The authors began the study by showing that an iNSC-treated eye scored higher in all functional tests used (optokinetic response (OKR), electroretinography (ERG), and luminance threshold responses (LTR)), compared to a contralateral untreated eye, in RCS mice at 150 days post-transplant. This improvement  correlated to the improved protection of photoreceptors in iNPC-treated eyes (See figure - black arrows indicate photoreceptor layers), which presented with normal cone morphology and the reversal of disease-associated changes throughout the retina.

So how are iNPCs influencing the preservation of photoreceptors and visual function? The study found that iNPCs survived up to 130 days in RCS retinas, which when normalized to lifespan, represents around 16 years in humans. Furthermore, the study also found that iNPCs were able to migrate to an area between the retinal pigment epithelial and photoreceptor layers, which would allow the injection of cells into non-affected neighboring region so as not to worsen any compromised retinal components. iNPCs did, however, continue to express NSC/NPC markers and not mature neural/retinal markers, suggesting that grafted-iNPCs remained phenotypically uncommitted progenitor cells and did not differentiate towards a retinal phenotype. 

Further investigations excitingly found that iNPC-treatment reduced levels of toxic undigested photoreceptor outer segments (POS), whose accumulation due to a deficit in phagocytosis in the RCS mice leads to the photoreceptor death associated with AMD. This suggested to the authors that the grafted-iNPCs restored POS phagocytosis to RCS rats and they subsequently found that iNPCs expressed phagocytosis-related genes and could phagocytose and degrade POS in vitro. They extended this finding in vivo, showing different stages of digested POS close to the grafted cells and engulfed membranous discs inside the cytoplasm of iNPCs.

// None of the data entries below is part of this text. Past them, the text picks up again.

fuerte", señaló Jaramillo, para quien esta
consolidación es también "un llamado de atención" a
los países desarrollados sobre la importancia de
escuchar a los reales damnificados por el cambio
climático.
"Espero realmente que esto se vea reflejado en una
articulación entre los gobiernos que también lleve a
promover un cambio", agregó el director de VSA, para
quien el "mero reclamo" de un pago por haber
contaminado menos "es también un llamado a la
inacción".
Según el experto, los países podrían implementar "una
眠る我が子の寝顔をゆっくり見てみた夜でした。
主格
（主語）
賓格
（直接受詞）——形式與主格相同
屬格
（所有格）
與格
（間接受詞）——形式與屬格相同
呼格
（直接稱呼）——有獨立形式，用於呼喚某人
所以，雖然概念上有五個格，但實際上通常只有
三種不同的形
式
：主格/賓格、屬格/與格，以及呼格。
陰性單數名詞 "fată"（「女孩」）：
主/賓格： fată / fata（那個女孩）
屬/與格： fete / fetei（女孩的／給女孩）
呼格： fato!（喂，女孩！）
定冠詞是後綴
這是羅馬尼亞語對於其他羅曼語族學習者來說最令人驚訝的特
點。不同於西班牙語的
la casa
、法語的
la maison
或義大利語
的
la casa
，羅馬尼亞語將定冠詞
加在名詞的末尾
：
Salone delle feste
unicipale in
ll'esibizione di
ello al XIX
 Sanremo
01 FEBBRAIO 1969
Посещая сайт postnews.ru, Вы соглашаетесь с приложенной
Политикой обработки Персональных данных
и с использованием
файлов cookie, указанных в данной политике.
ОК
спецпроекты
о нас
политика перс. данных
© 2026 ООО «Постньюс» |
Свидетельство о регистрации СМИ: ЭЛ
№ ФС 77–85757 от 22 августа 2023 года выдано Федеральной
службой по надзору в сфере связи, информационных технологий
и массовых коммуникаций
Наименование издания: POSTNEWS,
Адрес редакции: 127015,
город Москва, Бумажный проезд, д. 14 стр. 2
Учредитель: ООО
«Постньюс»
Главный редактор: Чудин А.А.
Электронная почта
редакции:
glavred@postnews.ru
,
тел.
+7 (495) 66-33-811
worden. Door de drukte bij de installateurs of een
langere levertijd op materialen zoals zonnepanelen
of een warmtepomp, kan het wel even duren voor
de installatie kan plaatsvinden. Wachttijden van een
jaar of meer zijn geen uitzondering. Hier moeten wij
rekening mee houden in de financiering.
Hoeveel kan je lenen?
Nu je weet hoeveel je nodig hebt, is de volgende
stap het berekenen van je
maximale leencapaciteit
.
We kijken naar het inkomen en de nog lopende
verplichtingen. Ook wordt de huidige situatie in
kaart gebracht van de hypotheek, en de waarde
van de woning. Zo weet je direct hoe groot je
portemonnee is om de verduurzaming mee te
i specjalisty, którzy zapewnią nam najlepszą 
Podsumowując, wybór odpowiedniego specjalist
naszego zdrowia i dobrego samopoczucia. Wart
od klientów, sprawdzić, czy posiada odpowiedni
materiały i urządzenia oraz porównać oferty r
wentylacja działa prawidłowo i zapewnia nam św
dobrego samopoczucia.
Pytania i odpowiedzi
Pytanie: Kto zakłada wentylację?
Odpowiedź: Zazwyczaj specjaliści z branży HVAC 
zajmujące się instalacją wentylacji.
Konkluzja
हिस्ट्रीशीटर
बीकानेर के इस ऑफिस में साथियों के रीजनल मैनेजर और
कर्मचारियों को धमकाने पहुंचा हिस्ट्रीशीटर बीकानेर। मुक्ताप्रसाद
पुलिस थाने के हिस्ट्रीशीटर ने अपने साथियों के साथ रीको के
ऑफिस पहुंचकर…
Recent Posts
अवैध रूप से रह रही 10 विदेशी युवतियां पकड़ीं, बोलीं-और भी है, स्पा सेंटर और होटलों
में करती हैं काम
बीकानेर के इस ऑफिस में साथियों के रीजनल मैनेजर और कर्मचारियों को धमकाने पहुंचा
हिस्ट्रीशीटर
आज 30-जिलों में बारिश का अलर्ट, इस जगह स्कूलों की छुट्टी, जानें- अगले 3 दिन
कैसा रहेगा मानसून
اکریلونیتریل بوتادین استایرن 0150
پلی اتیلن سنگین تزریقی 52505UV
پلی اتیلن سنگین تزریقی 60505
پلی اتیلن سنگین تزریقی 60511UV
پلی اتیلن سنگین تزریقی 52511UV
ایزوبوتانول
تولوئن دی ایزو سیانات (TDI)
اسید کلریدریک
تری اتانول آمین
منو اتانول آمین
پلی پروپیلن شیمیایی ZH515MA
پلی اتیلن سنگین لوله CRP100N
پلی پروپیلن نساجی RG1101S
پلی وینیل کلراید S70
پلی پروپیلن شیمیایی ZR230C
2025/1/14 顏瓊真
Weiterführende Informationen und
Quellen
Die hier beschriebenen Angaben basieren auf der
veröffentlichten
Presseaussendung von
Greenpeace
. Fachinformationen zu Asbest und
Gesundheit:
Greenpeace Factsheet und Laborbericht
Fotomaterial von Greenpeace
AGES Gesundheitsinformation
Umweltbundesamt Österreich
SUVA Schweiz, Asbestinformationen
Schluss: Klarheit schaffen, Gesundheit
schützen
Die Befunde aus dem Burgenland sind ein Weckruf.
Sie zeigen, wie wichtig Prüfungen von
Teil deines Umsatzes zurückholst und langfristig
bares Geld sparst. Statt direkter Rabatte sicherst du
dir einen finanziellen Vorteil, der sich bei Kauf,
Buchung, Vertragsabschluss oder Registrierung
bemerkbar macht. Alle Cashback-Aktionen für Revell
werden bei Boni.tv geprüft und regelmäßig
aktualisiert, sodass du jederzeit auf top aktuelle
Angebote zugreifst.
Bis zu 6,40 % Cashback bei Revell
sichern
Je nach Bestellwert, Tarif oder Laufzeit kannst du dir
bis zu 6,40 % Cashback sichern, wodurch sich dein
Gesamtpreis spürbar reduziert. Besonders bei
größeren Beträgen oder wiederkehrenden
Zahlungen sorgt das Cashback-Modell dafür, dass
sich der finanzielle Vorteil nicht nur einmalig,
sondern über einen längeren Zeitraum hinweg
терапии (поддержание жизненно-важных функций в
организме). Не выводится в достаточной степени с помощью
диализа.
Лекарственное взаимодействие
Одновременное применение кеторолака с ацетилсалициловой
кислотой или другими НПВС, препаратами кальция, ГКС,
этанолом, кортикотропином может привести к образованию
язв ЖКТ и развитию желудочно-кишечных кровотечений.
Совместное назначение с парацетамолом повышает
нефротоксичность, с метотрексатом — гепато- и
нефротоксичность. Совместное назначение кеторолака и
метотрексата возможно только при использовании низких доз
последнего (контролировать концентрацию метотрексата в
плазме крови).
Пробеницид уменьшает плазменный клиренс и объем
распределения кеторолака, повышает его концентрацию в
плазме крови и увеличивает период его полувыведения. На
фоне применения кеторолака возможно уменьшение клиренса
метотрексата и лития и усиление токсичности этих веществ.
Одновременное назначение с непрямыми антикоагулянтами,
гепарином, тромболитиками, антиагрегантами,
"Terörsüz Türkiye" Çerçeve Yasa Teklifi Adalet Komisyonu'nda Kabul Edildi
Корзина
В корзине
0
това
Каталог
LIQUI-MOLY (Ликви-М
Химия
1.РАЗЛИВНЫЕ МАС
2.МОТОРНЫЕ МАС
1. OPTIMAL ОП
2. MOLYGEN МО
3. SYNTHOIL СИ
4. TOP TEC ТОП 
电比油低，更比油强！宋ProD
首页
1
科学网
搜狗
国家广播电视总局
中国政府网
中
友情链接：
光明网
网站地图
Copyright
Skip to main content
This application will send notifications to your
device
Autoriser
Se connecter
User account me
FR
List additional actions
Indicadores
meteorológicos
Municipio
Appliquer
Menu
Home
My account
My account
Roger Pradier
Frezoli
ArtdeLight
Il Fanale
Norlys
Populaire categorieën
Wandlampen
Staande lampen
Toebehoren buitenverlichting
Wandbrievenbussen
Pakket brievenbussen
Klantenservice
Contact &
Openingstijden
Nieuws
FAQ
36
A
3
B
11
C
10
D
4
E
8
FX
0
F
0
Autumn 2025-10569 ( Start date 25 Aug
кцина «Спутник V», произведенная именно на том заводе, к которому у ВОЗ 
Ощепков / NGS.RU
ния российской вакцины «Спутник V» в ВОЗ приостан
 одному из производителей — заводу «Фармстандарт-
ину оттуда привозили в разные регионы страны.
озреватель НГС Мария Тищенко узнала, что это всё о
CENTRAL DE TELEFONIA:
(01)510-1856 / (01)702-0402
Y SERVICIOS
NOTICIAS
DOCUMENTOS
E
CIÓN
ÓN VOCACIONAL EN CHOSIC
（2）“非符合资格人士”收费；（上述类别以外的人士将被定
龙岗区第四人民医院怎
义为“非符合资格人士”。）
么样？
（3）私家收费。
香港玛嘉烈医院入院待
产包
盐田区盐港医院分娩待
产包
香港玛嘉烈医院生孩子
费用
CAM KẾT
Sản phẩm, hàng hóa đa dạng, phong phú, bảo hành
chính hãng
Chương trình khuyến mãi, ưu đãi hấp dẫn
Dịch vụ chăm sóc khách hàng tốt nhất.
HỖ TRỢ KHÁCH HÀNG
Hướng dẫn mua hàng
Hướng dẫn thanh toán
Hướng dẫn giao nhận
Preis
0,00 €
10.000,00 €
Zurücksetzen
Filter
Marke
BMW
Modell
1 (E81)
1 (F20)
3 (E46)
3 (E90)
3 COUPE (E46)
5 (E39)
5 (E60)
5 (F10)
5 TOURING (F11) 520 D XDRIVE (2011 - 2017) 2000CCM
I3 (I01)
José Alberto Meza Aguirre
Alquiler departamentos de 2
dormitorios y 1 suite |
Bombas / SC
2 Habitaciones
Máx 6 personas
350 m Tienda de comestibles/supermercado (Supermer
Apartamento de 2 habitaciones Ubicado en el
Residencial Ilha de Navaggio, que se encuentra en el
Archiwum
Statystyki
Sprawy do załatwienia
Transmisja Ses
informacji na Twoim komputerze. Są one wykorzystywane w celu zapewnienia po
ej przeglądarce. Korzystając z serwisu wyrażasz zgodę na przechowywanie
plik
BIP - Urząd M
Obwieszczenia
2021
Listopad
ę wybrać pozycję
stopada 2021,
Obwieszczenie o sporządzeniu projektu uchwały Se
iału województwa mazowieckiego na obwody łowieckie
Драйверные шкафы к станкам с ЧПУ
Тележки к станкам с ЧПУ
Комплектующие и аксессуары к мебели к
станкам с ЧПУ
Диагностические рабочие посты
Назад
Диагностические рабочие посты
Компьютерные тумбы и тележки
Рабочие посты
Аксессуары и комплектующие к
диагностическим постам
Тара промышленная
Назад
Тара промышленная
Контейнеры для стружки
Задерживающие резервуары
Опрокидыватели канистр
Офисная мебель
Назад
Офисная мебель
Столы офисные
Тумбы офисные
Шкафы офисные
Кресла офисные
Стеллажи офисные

Overall, iNPC injection appears to be a safe and effective long-term treatment for AMD in the RCS rat preclinical model, and holds great promise for the translation into a patient-specific treatment for the preservation of existing retinal structure and vision during the early stages of AMD in humans. The authors do note that iNPC treatment at later stages of degeneration, which represents a more clinical relevant stage, remains unstudied, although they hope that the restoration of phagocytosis by iNPCs will represent an important strategy towards treating loss if visual acuity.

References

  1. Mullen RJ and LaVail MM Inherited retinal dystrophy: primary defect in pigment epithelium determined with experimental rat chimeras. Science 1976;192:799-801.
  2. Wang S, Girman S, Lu B, et al. Long-term vision rescue by human neural progenitors in a rat model of photoreceptor degeneration. Investigative ophthalmology & visual science 2008;49:3201-3206.
  3. Gamm DM, Wang S, Lu B, et al. Protection of visual functions by human neural progenitors in a rat model of retinal disease. PLoS One 2007;2:e338.
  4. Sareen D, Gowing G, Sahabian A, et al. Human induced pluripotent stem cells are a novel source of neural progenitor cells (iNPCs) that migrate and integrate in the rodent spinal cord. J Comp Neurol 2014;522:2707-2728.
  5. Tsai Y, Lu B, Bakondi B, et al. Human iPSC-Derived Neural Progenitors Preserve Vision in an AMD-Like Model. Stem Cells 2015;33:2537-2549.